## TEXT EXTRACT

======

Saturday, October 12, 2013

Saturday. Yay! (a wrap up of our week)

We just wrapped up a Matt-less week and boy is it good to have him home!  Matt brought home a portable vpu (for work - not for our family) and we're enjoying it tonight before he takes it in to his office. 

We pulled out pillows and blankets and he set it up to project Mary Poppins onto the living room wall for a super fun movie night.  [Luke is already in bed and John Paul is half watching, half playing near the siblings.  I hear him now, clomping up and down the hall in my house shoes.  Neither of my little two will watch a movie for more than about 8 minutes.  They'll grow into it one day.]

Other than missing Matt, I'm grateful for a normal week.  Finally (thankfully) I feel like we are in a good routine with the girls in local school.  The homework load is still heavier than we prefer, and the amount of memory work is just incredible!  One (or more) poems to memorize every night!  Plus they memorize  the reading lesson introduced that day.  We talked to the teachers about reducing the memory work quantity for our Chinese-second-language speakers and they seem open to the idea.  As it now stands, if you get the girls started on recitation they will go and go and go and go.

Normally Matt and the girls would team up for an intense homework session after dinner but with Matt gone (and the after dinner hour plenty busy for a single-momma) I moved the homework to afternoons, our typical home school time.  It worked okay.

======

## Data records

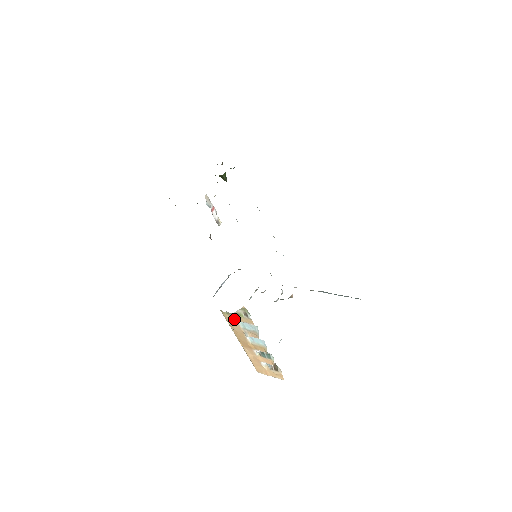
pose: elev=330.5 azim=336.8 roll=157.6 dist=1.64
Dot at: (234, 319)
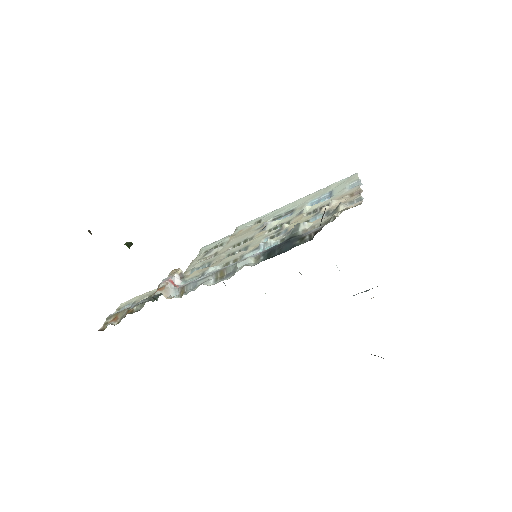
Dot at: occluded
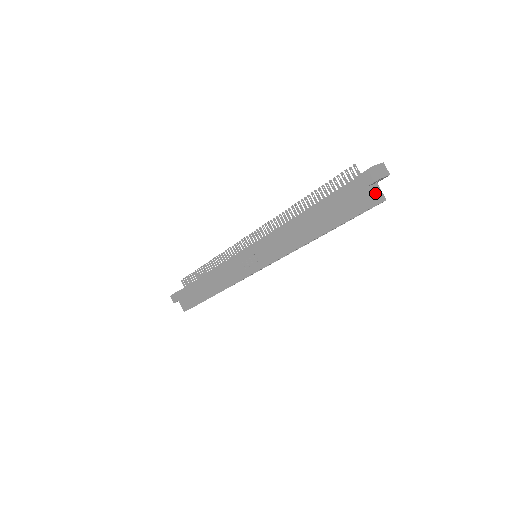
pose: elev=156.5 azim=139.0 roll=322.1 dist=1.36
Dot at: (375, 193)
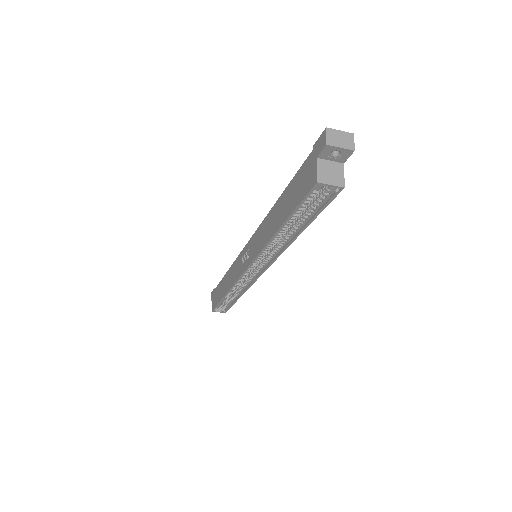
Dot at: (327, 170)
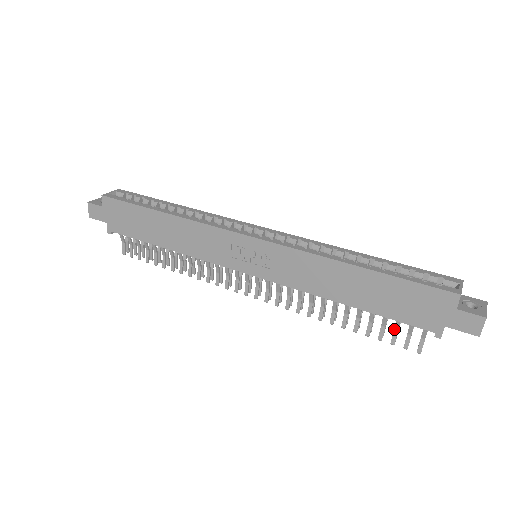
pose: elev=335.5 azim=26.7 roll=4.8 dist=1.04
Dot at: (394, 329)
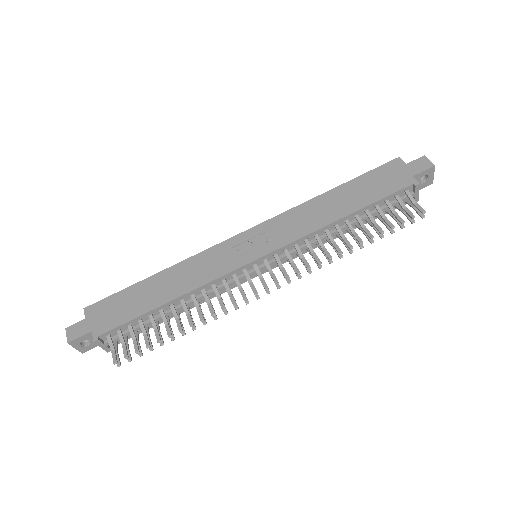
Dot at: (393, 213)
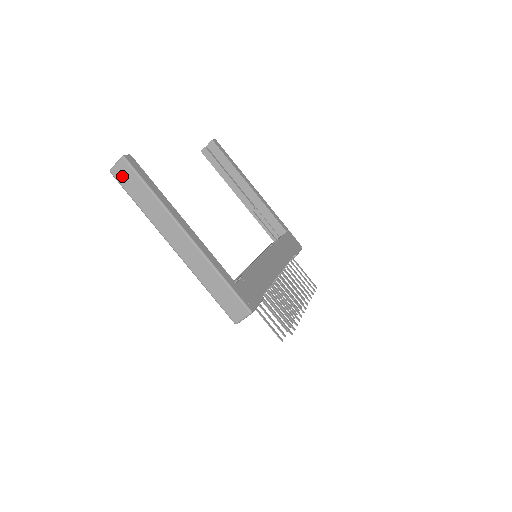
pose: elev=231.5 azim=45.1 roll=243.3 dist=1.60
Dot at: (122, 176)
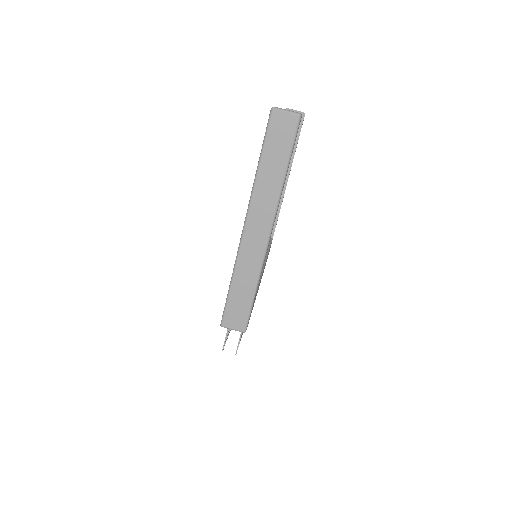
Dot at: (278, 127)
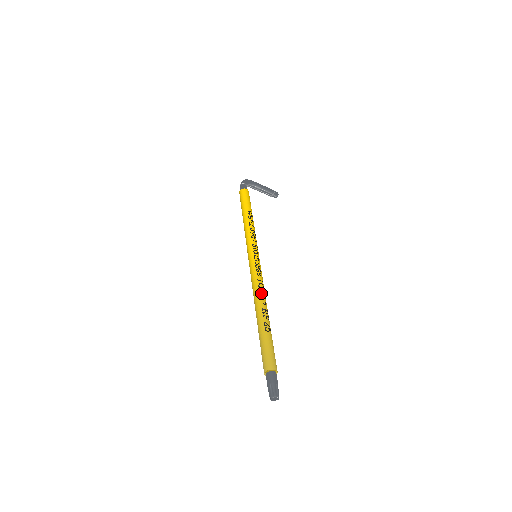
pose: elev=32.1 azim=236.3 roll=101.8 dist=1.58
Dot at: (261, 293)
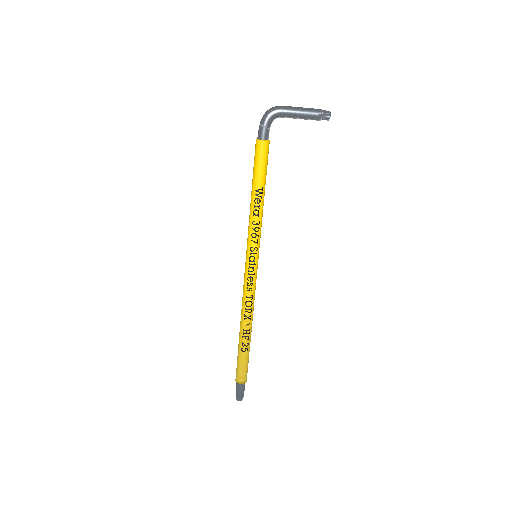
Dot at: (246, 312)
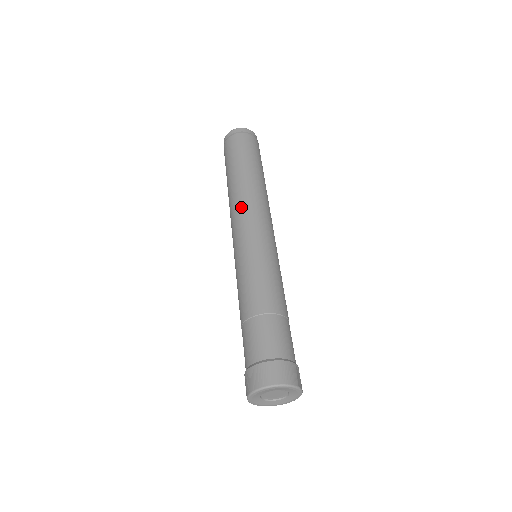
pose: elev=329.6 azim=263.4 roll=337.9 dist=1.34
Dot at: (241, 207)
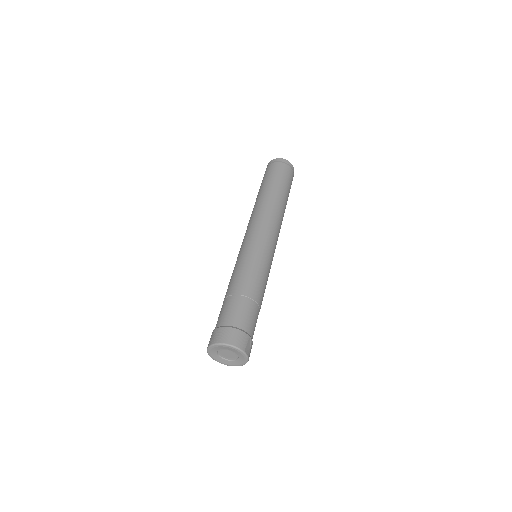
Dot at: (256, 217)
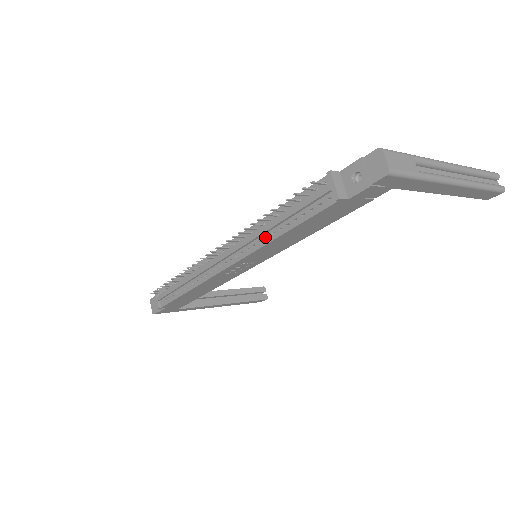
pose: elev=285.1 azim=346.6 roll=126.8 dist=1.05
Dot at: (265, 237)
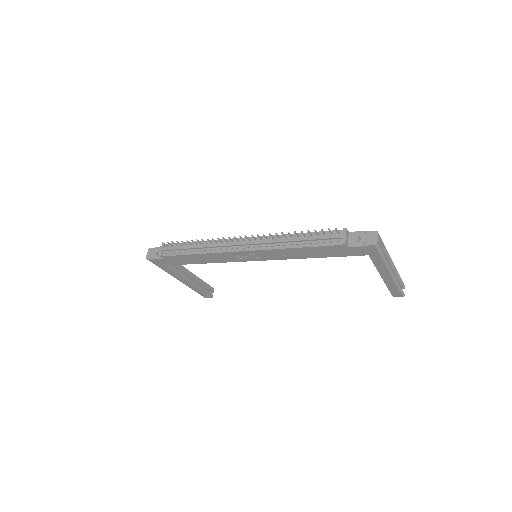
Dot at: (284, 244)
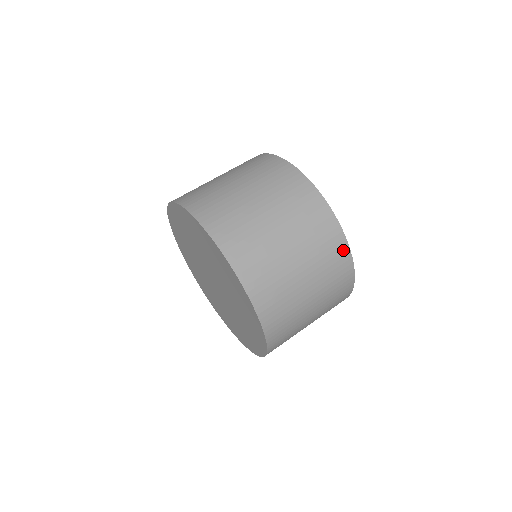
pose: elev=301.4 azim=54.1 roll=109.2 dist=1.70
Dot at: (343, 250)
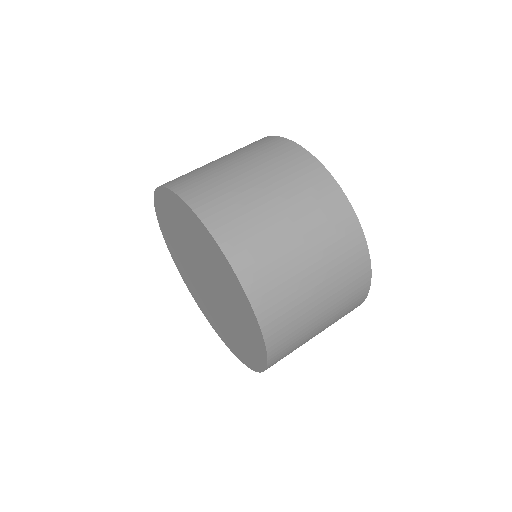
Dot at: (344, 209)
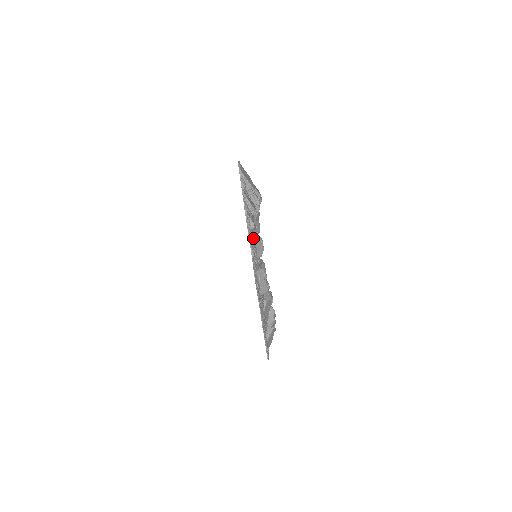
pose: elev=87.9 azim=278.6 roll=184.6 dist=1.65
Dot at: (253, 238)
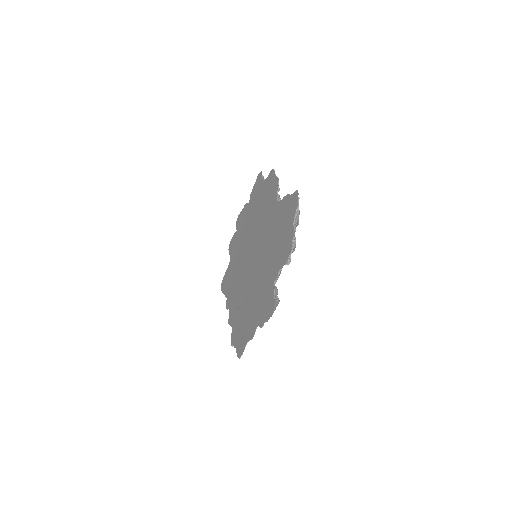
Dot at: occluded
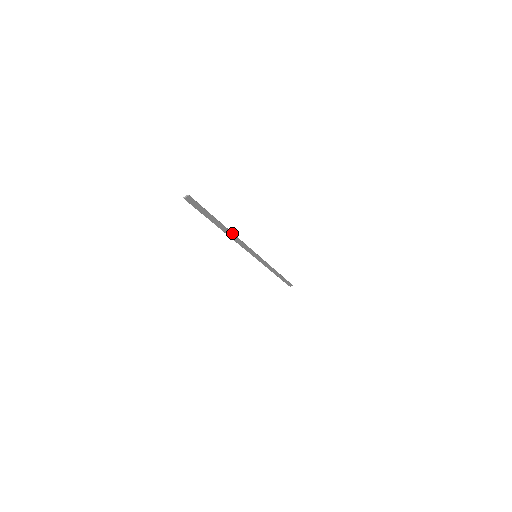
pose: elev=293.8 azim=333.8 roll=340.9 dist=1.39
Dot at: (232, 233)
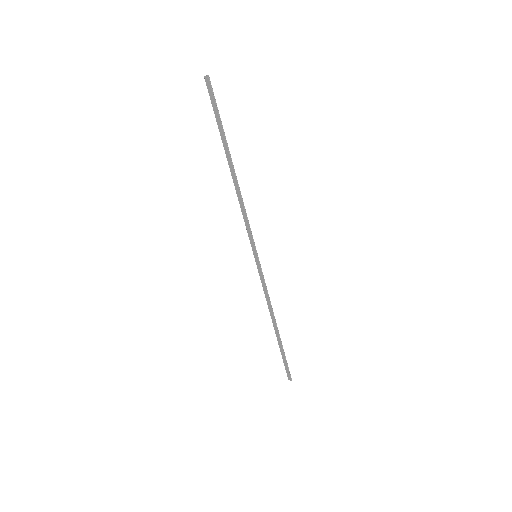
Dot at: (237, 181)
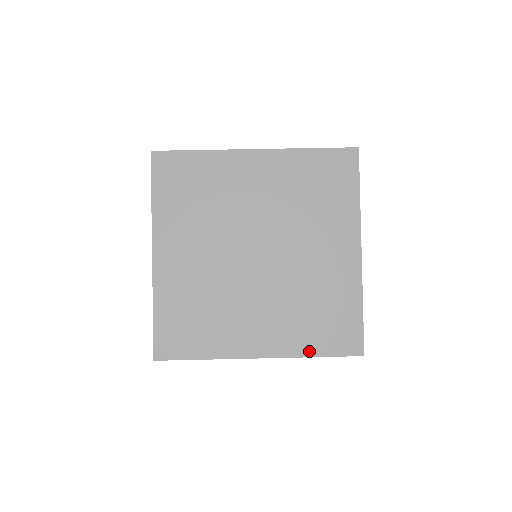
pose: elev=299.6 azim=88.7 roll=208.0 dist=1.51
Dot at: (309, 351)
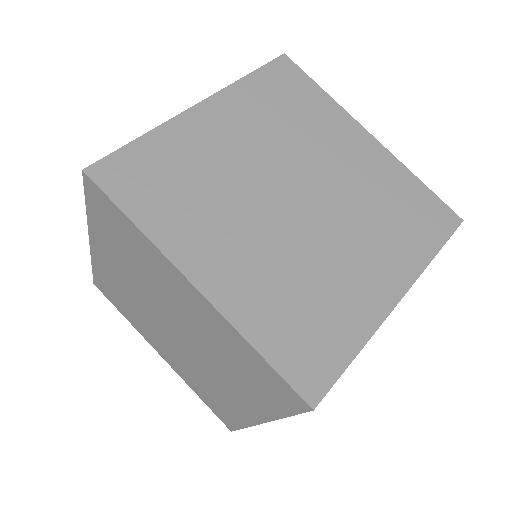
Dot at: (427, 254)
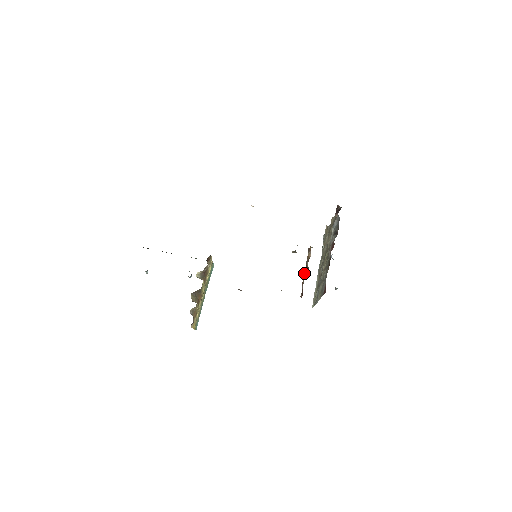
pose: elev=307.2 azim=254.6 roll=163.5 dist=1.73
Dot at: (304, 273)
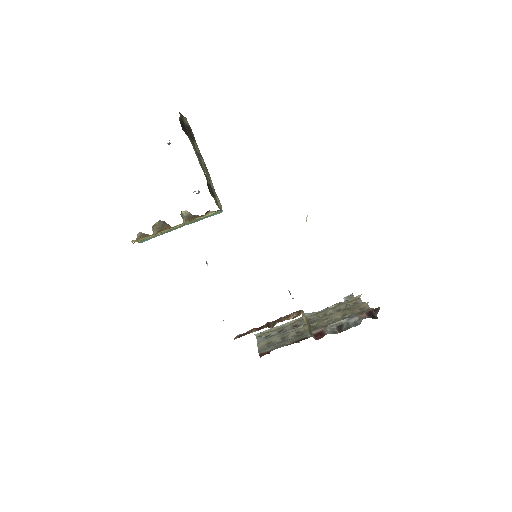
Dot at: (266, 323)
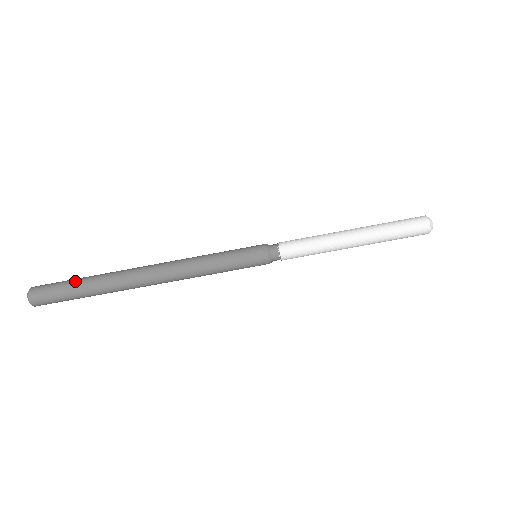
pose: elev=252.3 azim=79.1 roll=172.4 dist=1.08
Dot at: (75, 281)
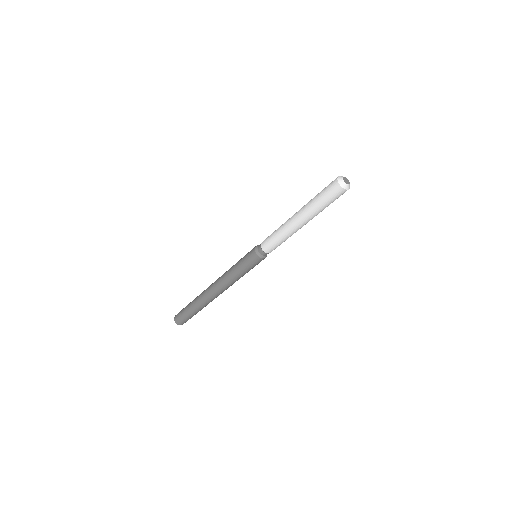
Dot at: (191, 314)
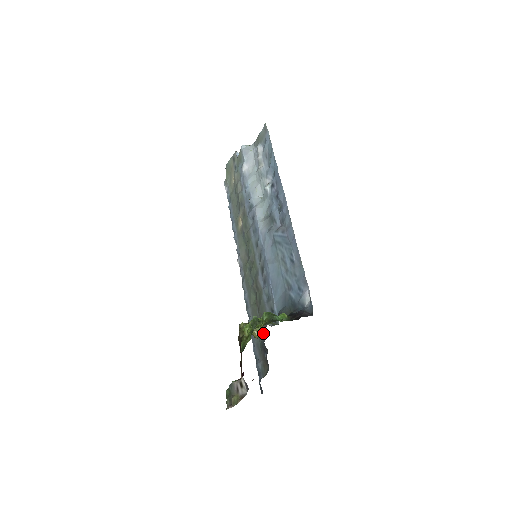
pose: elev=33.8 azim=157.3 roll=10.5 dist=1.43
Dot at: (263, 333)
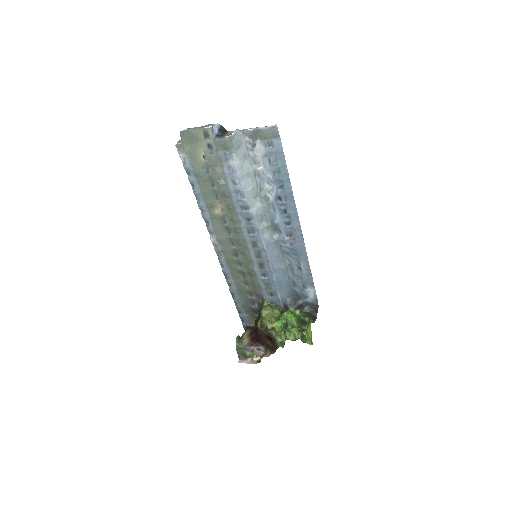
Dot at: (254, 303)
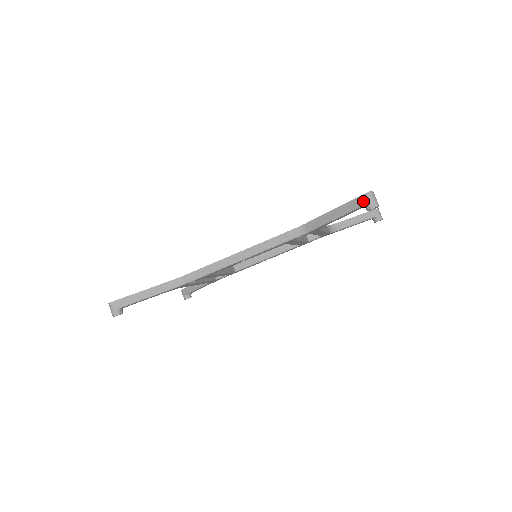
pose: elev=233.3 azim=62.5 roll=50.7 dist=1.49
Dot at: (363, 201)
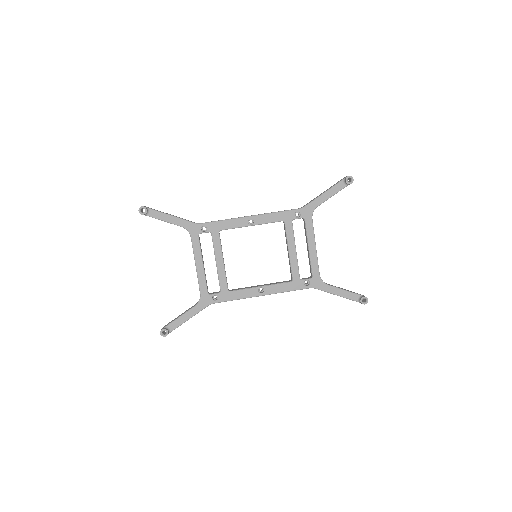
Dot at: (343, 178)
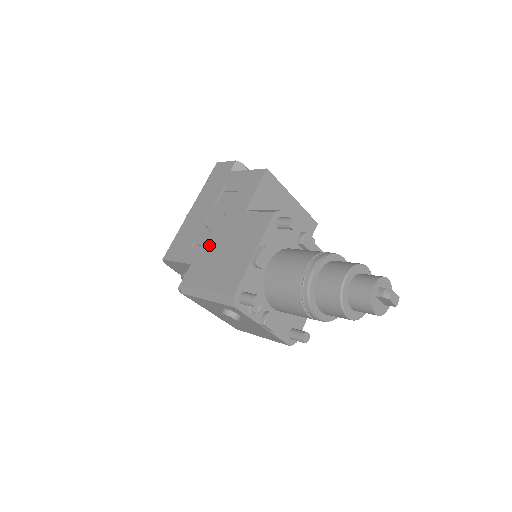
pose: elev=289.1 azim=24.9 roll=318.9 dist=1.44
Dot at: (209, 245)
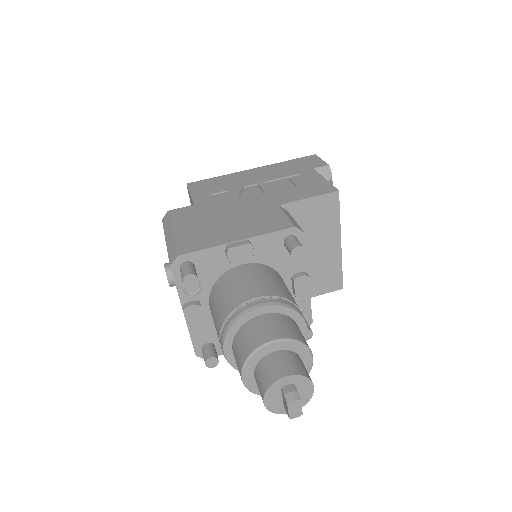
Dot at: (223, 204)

======

## WORK TO DO
• a. Rewrite the post from "Other than missing" up to and including "and go and go.", putting "memorization" in place of "memory work".
• b. Repeat the listing word for word, from the line with "pose: elev=299.6 azim=88.7" up to and including the listing's last line. Leave the pictures out.

## RESULTS FOR THE EXERCISE
• a.
Other than missing Matt, I'm grateful for a normal week.  Finally (thankfully) I feel like we are in a good routine with the girls in local school.  The homework load is still heavier than we prefer, and the amount of memorization is just incredible!  One (or more) poems to memorize every night!  Plus they memorize  the reading lesson introduced that day.  We talked to the teachers about reducing the memorization quantity for our Chinese-second-language speakers and they seem open to the idea.  As it now stands, if you get the girls started on recitation they will go and go and go and go.

• b.
pose: elev=299.6 azim=88.7 roll=208.0 dist=1.51
Dot at: (309, 351)
Dot at: (427, 254)
pose: elev=307.2 azim=254.6 roll=163.5 dist=1.73
Dot at: (304, 273)
Dot at: (266, 323)
pose: elev=252.3 azim=79.1 roll=172.4 dist=1.08
Dot at: (75, 281)
Dot at: (191, 314)
pose: elev=33.8 azim=157.3 roll=10.5 dist=1.43
Dot at: (263, 333)
Dot at: (254, 303)
pose: elev=233.3 azim=62.5 roll=50.7 dist=1.49
Dot at: (363, 201)
Dot at: (343, 178)
pose: elev=289.1 azim=24.9 roll=318.9 dist=1.44
Dot at: (209, 245)
Dot at: (223, 204)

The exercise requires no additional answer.